Render every line of the records below as a numbered list, skipping blank lines and leaving out the pictures.

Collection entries

※

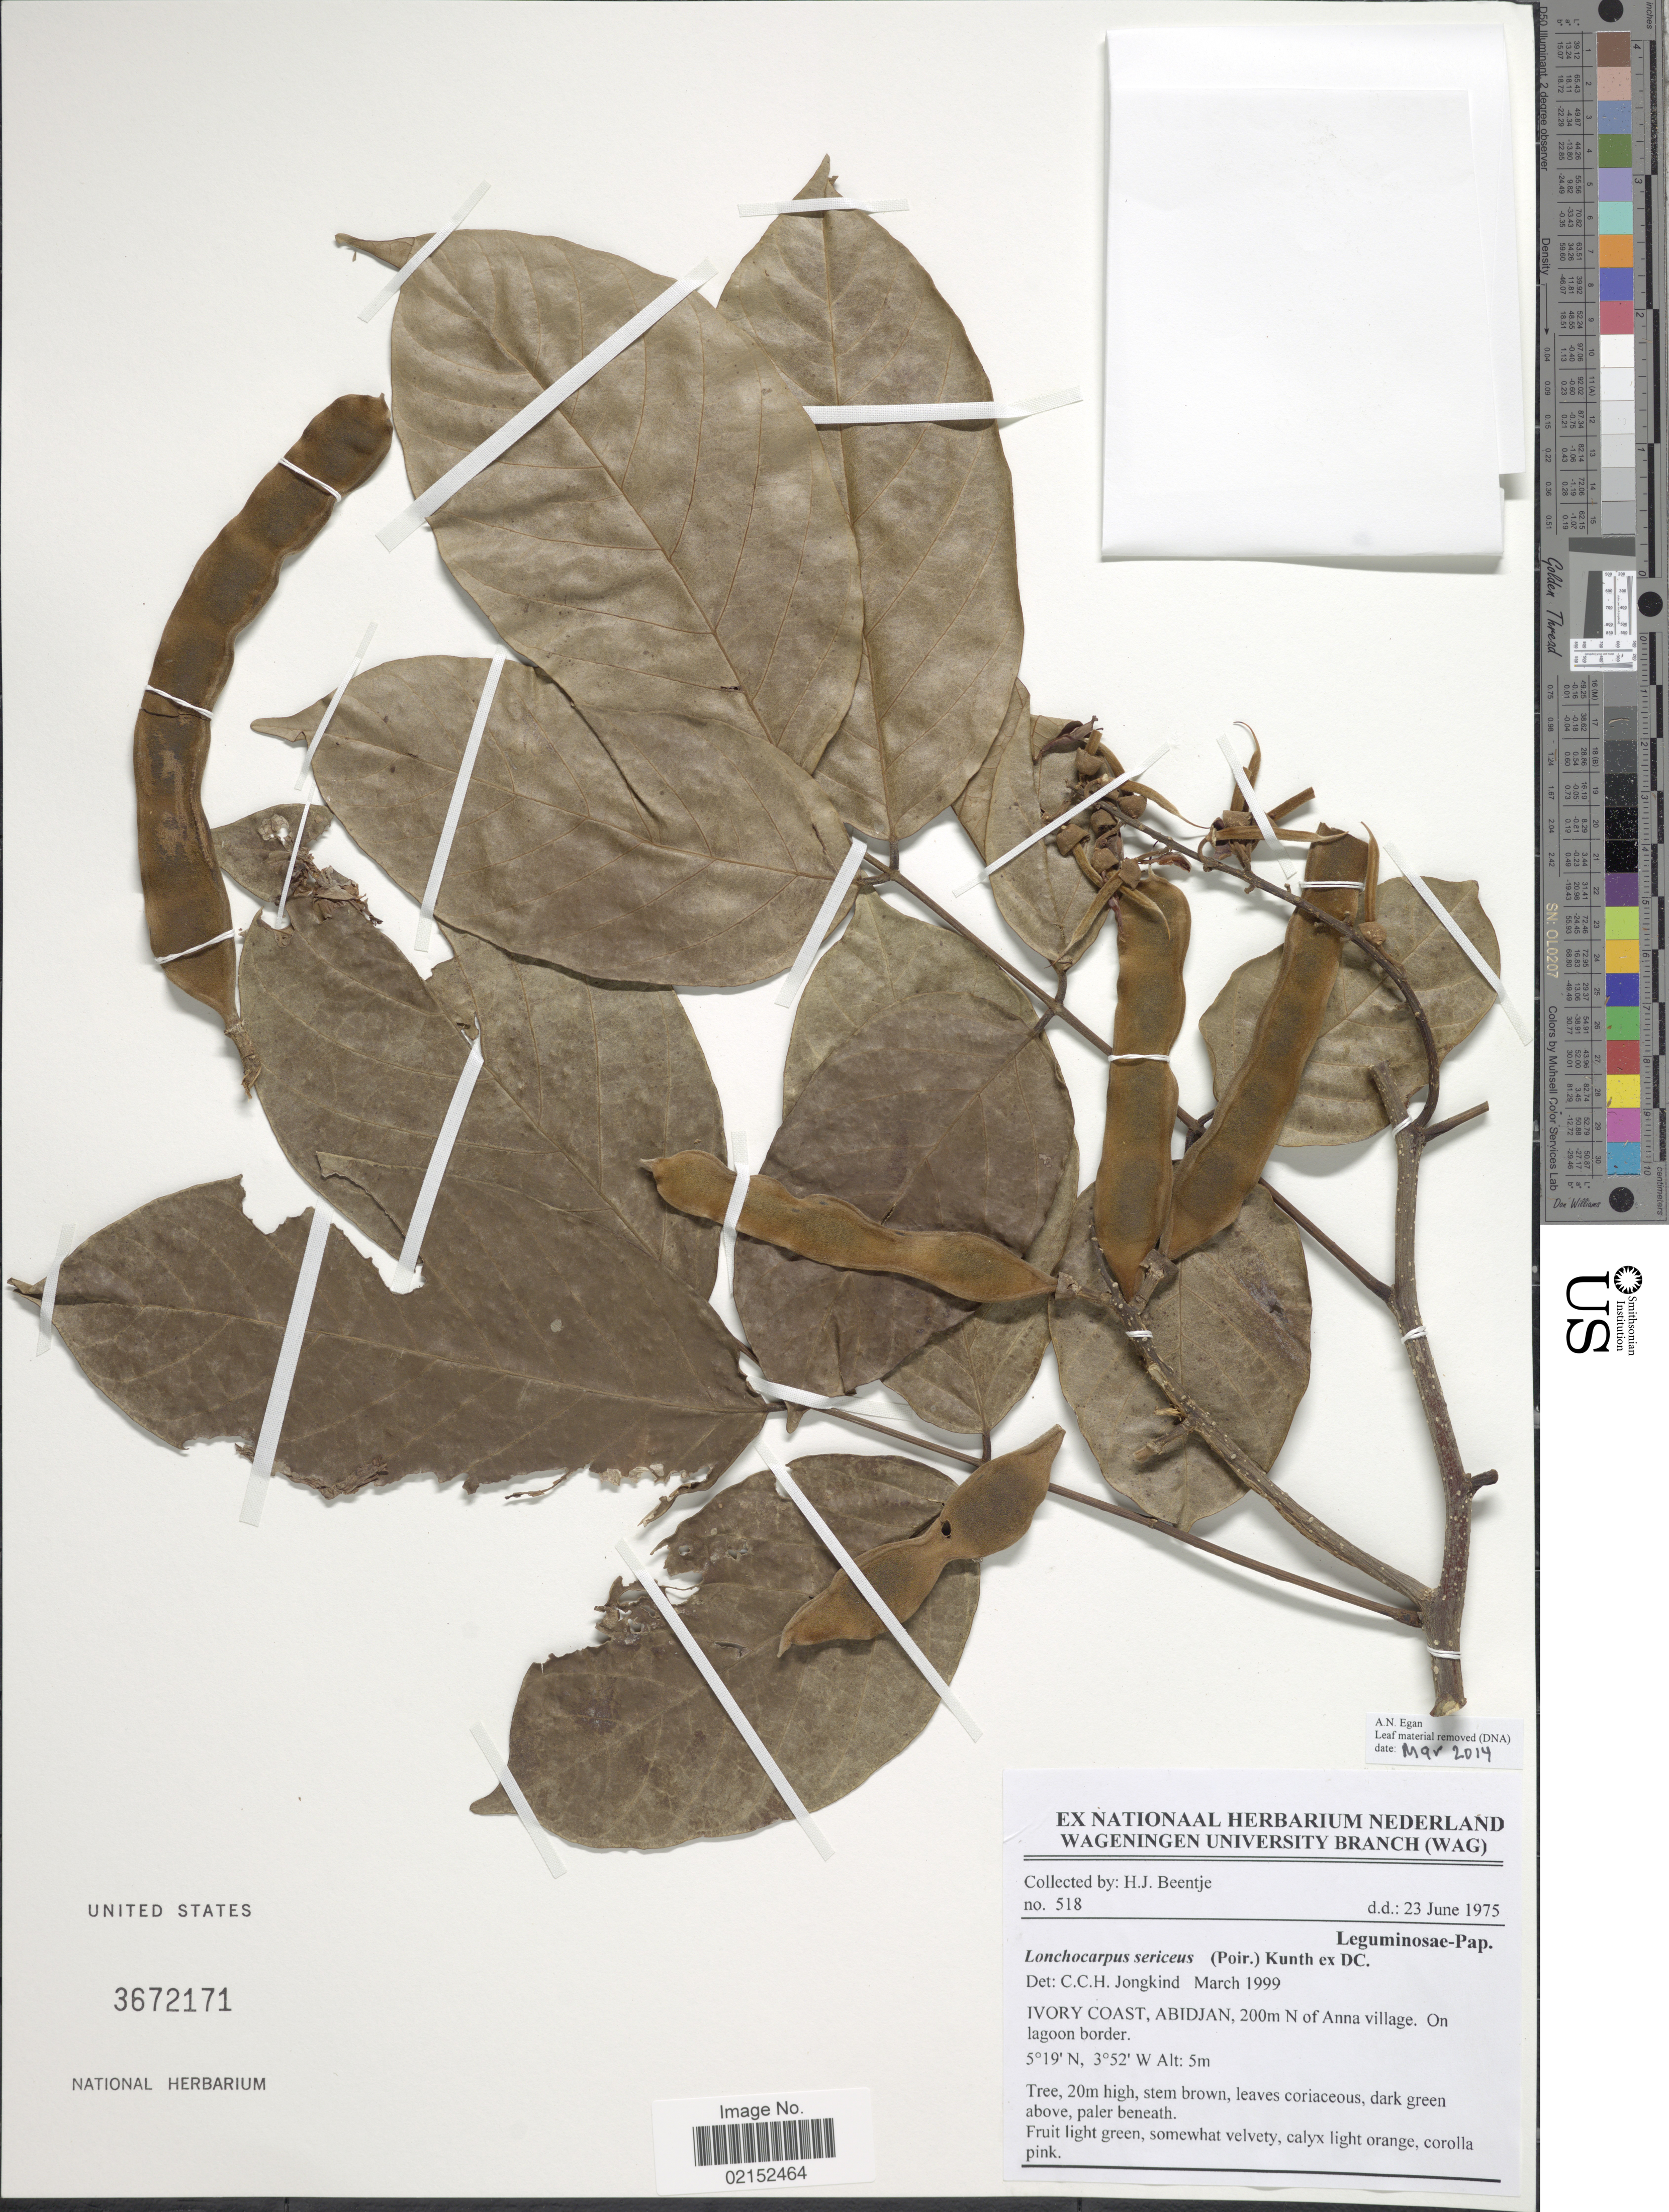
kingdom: Plantae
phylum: Tracheophyta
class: Magnoliopsida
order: Fabales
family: Fabaceae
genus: Lonchocarpus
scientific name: Lonchocarpus sericeus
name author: (Poir.) Kunth ex DC.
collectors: H. J. Beentje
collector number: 518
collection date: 1975-06-23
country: Ivory Coast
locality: Abidjan, 200m N of Anna village, on lagoon border.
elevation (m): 5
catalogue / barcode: US 3672171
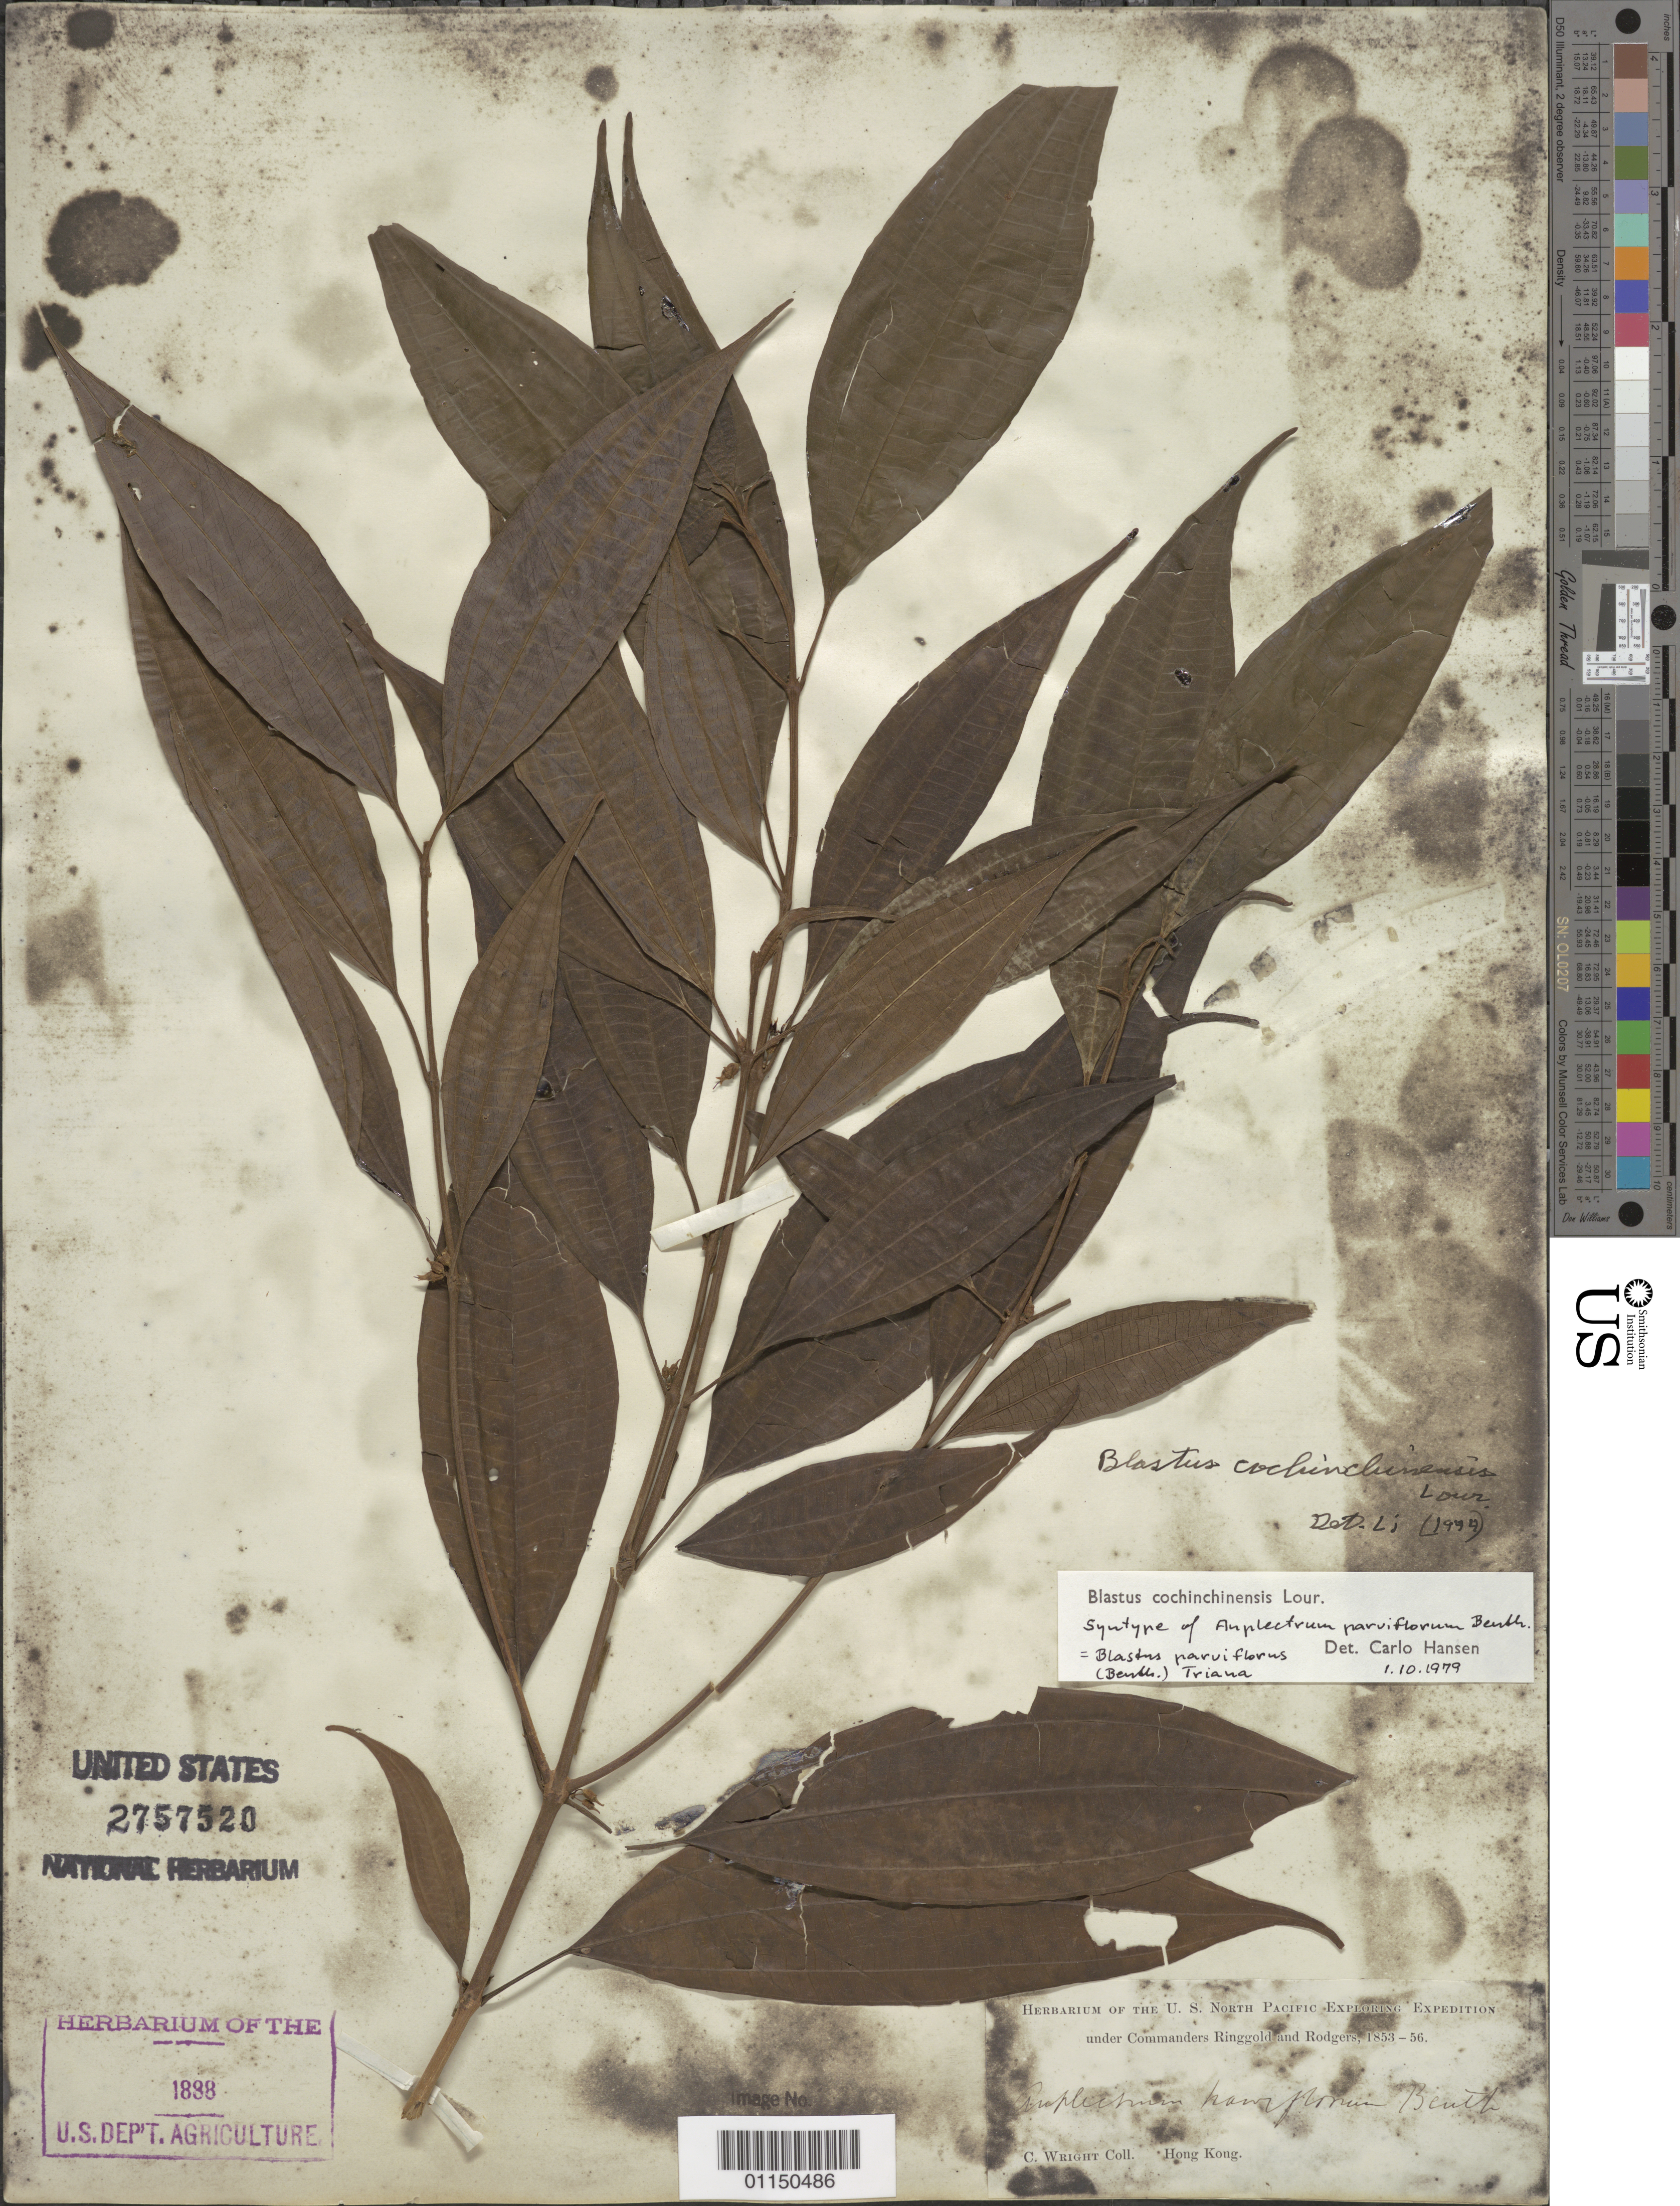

※

▶ [COMPLETE OUTPUT]:
1. kingdom: Plantae
2. phylum: Tracheophyta
3. class: Magnoliopsida
4. order: Fabales
5. family: Fabaceae
6. genus: Lonchocarpus
7. scientific name: Lonchocarpus sericeus
8. name author: (Poir.) Kunth ex DC.
9. collectors: H. J. Beentje
10. collector number: 518
11. collection date: 1975-06-23
12. country: Ivory Coast
13. locality: Abidjan, 200m N of Anna village, on lagoon border.
14. elevation (m): 5
15. catalogue / barcode: US 3672171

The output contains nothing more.